Artikel ini diterjemahkan dari aslinya. Baca versi asli oleh koresponden kami di sini.

Pasar fisik tetap ketat: EIA melaporkan penurunan persediaan minyak mentah sebesar 2,3 juta barel (per 1 Mei), sementara persediaan bensin dan distilat telah menurun selama berminggu-minggu, dan persediaan di Cushing juga menyusut.
Geopolitik dan logistik
: Iran telah menyerang infrastruktur minyak di UEA, termasuk Fujairah (sebagai alternatif Selat Hormuz), yang memperparah kekacauan dalam lalu lintas tanker, asuransi, dan tarif angkutan. UEA keluar dari OPEC+ per 1 Mei, yang membahayakan disiplin kartel mengingat kapasitas cadangannya. OPEC+ berencana meningkatkan produksi sebesar 188 ribu barel per hari pada Juni, namun keamanan ekspor tetap tidak pasti.

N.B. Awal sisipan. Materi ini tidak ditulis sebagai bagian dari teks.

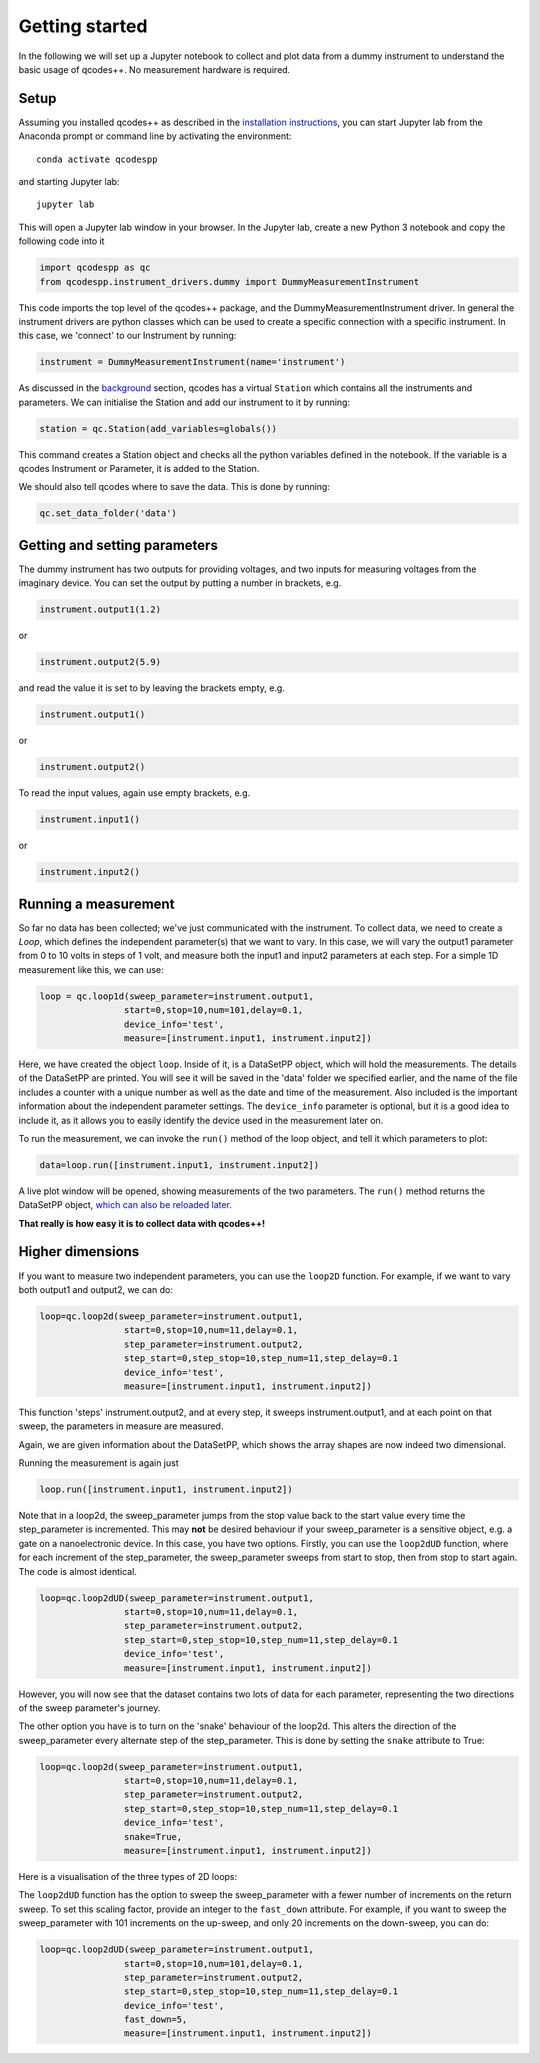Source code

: Getting started
===============

In the following we will set up a Jupyter notebook to collect and plot data from a dummy instrument to understand the basic usage of qcodes++. No measurement hardware is required.

Setup
-----
Assuming you installed qcodes++ as described in the `installation instructions <installation.html>`_, you can start Jupyter lab from the Anaconda prompt or command line by activating the environment::

    conda activate qcodespp

and starting Jupyter lab::

    jupyter lab

This will open a Jupyter lab window in your browser. In the Jupyter lab, create a new Python 3 notebook and copy the following code into it

.. code-block:: python

    import qcodespp as qc   
    from qcodespp.instrument_drivers.dummy import DummyMeasurementInstrument

This code imports the top level of the qcodes++ package, and the DummyMeasurementInstrument driver. In general the instrument drivers are python classes which can be used to create a specific connection with a specific instrument. In this case, we 'connect' to our Instrument by running:

.. code-block:: python

    instrument = DummyMeasurementInstrument(name='instrument')

As discussed in the `background <background.html>`_ section, qcodes has a virtual ``Station`` which contains all the instruments and parameters. We can initialise the Station and add our instrument to it by running:

.. code-block:: python

    station = qc.Station(add_variables=globals())

This command creates a Station object and checks all the python variables defined in the notebook. If the variable is a qcodes Instrument or Parameter, it is added to the Station.

We should also tell qcodes where to save the data. This is done by running:

.. code-block:: python

    qc.set_data_folder('data')

Getting and setting parameters
------------------------------

The dummy instrument has two outputs for providing voltages, and two inputs for measuring voltages from the imaginary device. You can set the output by putting a number in brackets, e.g.

.. code-block:: python

    instrument.output1(1.2)

or

.. code-block:: python

    instrument.output2(5.9)

and read the value it is set to by leaving the brackets empty, e.g.

.. code-block:: python

    instrument.output1()

or

.. code-block:: python

    instrument.output2()

To read the input values, again use empty brackets, e.g.

.. code-block:: python

    instrument.input1()

or 

.. code-block:: python

    instrument.input2()


Running a measurement
----------------------
So far no data has been collected; we've just communicated with the instrument. To collect data, we need to create a `Loop`, which defines the independent parameter(s) that we want to vary. In this case, we will vary the output1 parameter from 0 to 10 volts in steps of 1 volt, and measure both the input1 and input2 parameters at each step. For a simple 1D measurement like this, we can use:

.. code-block:: python

    loop = qc.loop1d(sweep_parameter=instrument.output1,
                    start=0,stop=10,num=101,delay=0.1,
                    device_info='test',
                    measure=[instrument.input1, instrument.input2])

Here, we have created the object ``loop``. Inside of it, is a DataSetPP object, which will hold the measurements. The details of the DataSetPP are printed. You will see it will be saved in the 'data' folder we specified earlier, and the name of the file includes a counter with a unique number as well as the date and time of the measurement. Also included is the important information about the independent parameter settings. The ``device_info`` parameter is optional, but it is a good idea to include it, as it allows you to easily identify the device used in the measurement later on.

To run the measurement, we can invoke the ``run()`` method of the loop object, and tell it which parameters to plot:

.. code-block:: python

    data=loop.run([instrument.input1, instrument.input2])

A live plot window will be opened, showing measurements of the two parameters. The ``run()`` method returns the DataSetPP object, `which can also be reloaded later <data_analysis.html>`__.

**That really is how easy it is to collect data with qcodes++!**

Higher dimensions
-----------------
If you want to measure two independent parameters, you can use the ``loop2D`` function. For example, if we want to vary both output1 and output2, we can do:

.. code-block:: python

    loop=qc.loop2d(sweep_parameter=instrument.output1,
                    start=0,stop=10,num=11,delay=0.1,
                    step_parameter=instrument.output2,
                    step_start=0,step_stop=10,step_num=11,step_delay=0.1
                    device_info='test',
                    measure=[instrument.input1, instrument.input2])

This function 'steps' instrument.output2, and at every step, it sweeps instrument.output1, and at each point on that sweep, the parameters in measure are measured.

Again, we are given information about the DataSetPP, which shows the array shapes are now indeed two dimensional.

Running the measurement is again just

.. code-block:: python

    loop.run([instrument.input1, instrument.input2])


Note that in a loop2d, the sweep_parameter jumps from the stop value back to the start value every time the step_parameter is incremented. This may **not** be desired behaviour if your sweep_parameter is a sensitive object, e.g. a gate on a nanoelectronic device. In this case, you have two options. Firstly, you can use the ``loop2dUD`` function, where for each increment of the step_parameter, the sweep_parameter sweeps from start to stop, then from stop to start again. The code is almost identical.

.. code-block:: python

    loop=qc.loop2dUD(sweep_parameter=instrument.output1,
                    start=0,stop=10,num=11,delay=0.1,
                    step_parameter=instrument.output2,
                    step_start=0,step_stop=10,step_num=11,step_delay=0.1
                    device_info='test',
                    measure=[instrument.input1, instrument.input2])

However, you will now see that the dataset contains two lots of data for each parameter, representing the two directions of the sweep parameter's journey.

The other option you have is to turn on the 'snake' behaviour of the loop2d. This alters the direction of the sweep_parameter every alternate step of the step_parameter. This is done by setting the ``snake`` attribute to True:

.. code-block:: python

    loop=qc.loop2d(sweep_parameter=instrument.output1,
                    start=0,stop=10,num=11,delay=0.1,
                    step_parameter=instrument.output2,
                    step_start=0,step_stop=10,step_num=11,step_delay=0.1
                    device_info='test',
                    snake=True,
                    measure=[instrument.input1, instrument.input2])

Here is a visualisation of the three types of 2D loops:

.. image:: loop2d.png
    :alt: Types of 2D loops
    :align: center

The ``loop2dUD`` function has the option to sweep the sweep_parameter with a fewer number of increments on the return sweep. To set this scaling factor, provide an integer to the ``fast_down`` attribute. For example, if you want to sweep the sweep_parameter with 101 increments on the up-sweep, and only 20 increments on the down-sweep, you can do:

.. code-block:: python

    loop=qc.loop2dUD(sweep_parameter=instrument.output1,
                    start=0,stop=10,num=101,delay=0.1,
                    step_parameter=instrument.output2,
                    step_start=0,step_stop=10,step_num=11,step_delay=0.1
                    device_info='test',
                    fast_down=5,
                    measure=[instrument.input1, instrument.input2])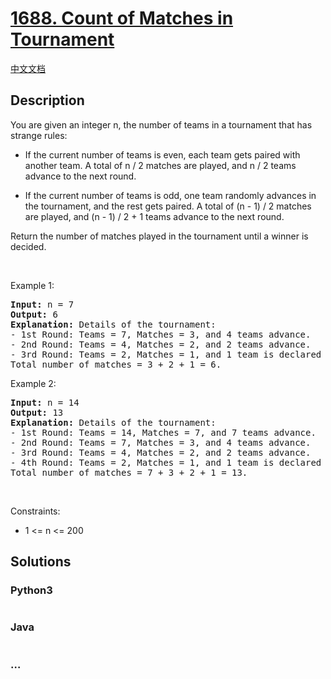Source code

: * [[https://leetcode.com/problems/count-of-matches-in-tournament][1688.
Count of Matches in Tournament]]
  :PROPERTIES:
  :CUSTOM_ID: count-of-matches-in-tournament
  :END:
[[./solution/1600-1699/1688.Count of Matches in Tournament/README.org][中文文档]]

** Description
   :PROPERTIES:
   :CUSTOM_ID: description
   :END:

#+begin_html
  <p>
#+end_html

You are given an integer n, the number of teams in a tournament that has
strange rules:

#+begin_html
  </p>
#+end_html

#+begin_html
  <ul>
#+end_html

#+begin_html
  <li>
#+end_html

If the current number of teams is even, each team gets paired with
another team. A total of n / 2 matches are played, and n / 2 teams
advance to the next round.

#+begin_html
  </li>
#+end_html

#+begin_html
  <li>
#+end_html

If the current number of teams is odd, one team randomly advances in the
tournament, and the rest gets paired. A total of (n - 1) / 2 matches are
played, and (n - 1) / 2 + 1 teams advance to the next round.

#+begin_html
  </li>
#+end_html

#+begin_html
  </ul>
#+end_html

#+begin_html
  <p>
#+end_html

Return the number of matches played in the tournament until a winner is
decided.

#+begin_html
  </p>
#+end_html

#+begin_html
  <p>
#+end_html

 

#+begin_html
  </p>
#+end_html

#+begin_html
  <p>
#+end_html

Example 1:

#+begin_html
  </p>
#+end_html

#+begin_html
  <pre>
  <strong>Input:</strong> n = 7
  <strong>Output:</strong> 6
  <strong>Explanation:</strong> Details of the tournament: 
  - 1st Round: Teams = 7, Matches = 3, and 4 teams advance.
  - 2nd Round: Teams = 4, Matches = 2, and 2 teams advance.
  - 3rd Round: Teams = 2, Matches = 1, and 1 team is declared the winner.
  Total number of matches = 3 + 2 + 1 = 6.
  </pre>
#+end_html

#+begin_html
  <p>
#+end_html

Example 2:

#+begin_html
  </p>
#+end_html

#+begin_html
  <pre>
  <strong>Input:</strong> n = 14
  <strong>Output:</strong> 13
  <strong>Explanation:</strong> Details of the tournament:
  - 1st Round: Teams = 14, Matches = 7, and 7 teams advance.
  - 2nd Round: Teams = 7, Matches = 3, and 4 teams advance.
  - 3rd Round: Teams = 4, Matches = 2, and 2 teams advance.
  - 4th Round: Teams = 2, Matches = 1, and 1 team is declared the winner.
  Total number of matches = 7 + 3 + 2 + 1 = 13.
  </pre>
#+end_html

#+begin_html
  <p>
#+end_html

 

#+begin_html
  </p>
#+end_html

#+begin_html
  <p>
#+end_html

Constraints:

#+begin_html
  </p>
#+end_html

#+begin_html
  <ul>
#+end_html

#+begin_html
  <li>
#+end_html

1 <= n <= 200

#+begin_html
  </li>
#+end_html

#+begin_html
  </ul>
#+end_html

** Solutions
   :PROPERTIES:
   :CUSTOM_ID: solutions
   :END:

#+begin_html
  <!-- tabs:start -->
#+end_html

*** *Python3*
    :PROPERTIES:
    :CUSTOM_ID: python3
    :END:
#+begin_src python
#+end_src

*** *Java*
    :PROPERTIES:
    :CUSTOM_ID: java
    :END:
#+begin_src java
#+end_src

*** *...*
    :PROPERTIES:
    :CUSTOM_ID: section
    :END:
#+begin_example
#+end_example

#+begin_html
  <!-- tabs:end -->
#+end_html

Prospek teknis dan analisis
WTI berperilaku seperti aset yang dipengaruhi volatilitas: level support berada di sekitar $90, sementara resistensi kunci tetap pada angka psikologis $100. Penembusan di atas level tersebut dapat mendorong harga menuju $105–110. Penembusan di bawah support saat ini dapat mengarah ke pergerakan menuju $85–80, namun skenario ini kemungkinan memerlukan konfirmasi resmi tentang "kesepakatan" dari AS dan Iran. Jika tidak, fluktuasi harga yang tajam yang didorong oleh berita terbaru dari Timur Tengah diperkirakan akan terus berlanjut.
Goldman Sachs telah menurunkan perkiraan Brent/WTI kuartal kedua menjadi $90/$87 berdasarkan ekspektasi de-eskalasi, namun menyoroti risiko kenaikan; skenario bullish mengarah ke $110+ jika terjadi eskalasi. Melihat selisih harga (crack spreads): harga bensin berada di atas $4,4/galon, sementara solar masih defisit menjelang musim panas.
Dalam artikel "Harga Minyak Mentah AS Turun di Bawah 100 USD/bbl Seiring Pembicaraan AS-Iran", saya telah mencatat ketergantungan pasar minyak pada kemajuan—atau ketiadaan kemajuan—dalam negosiasi antara Iran dan Amerika Serikat.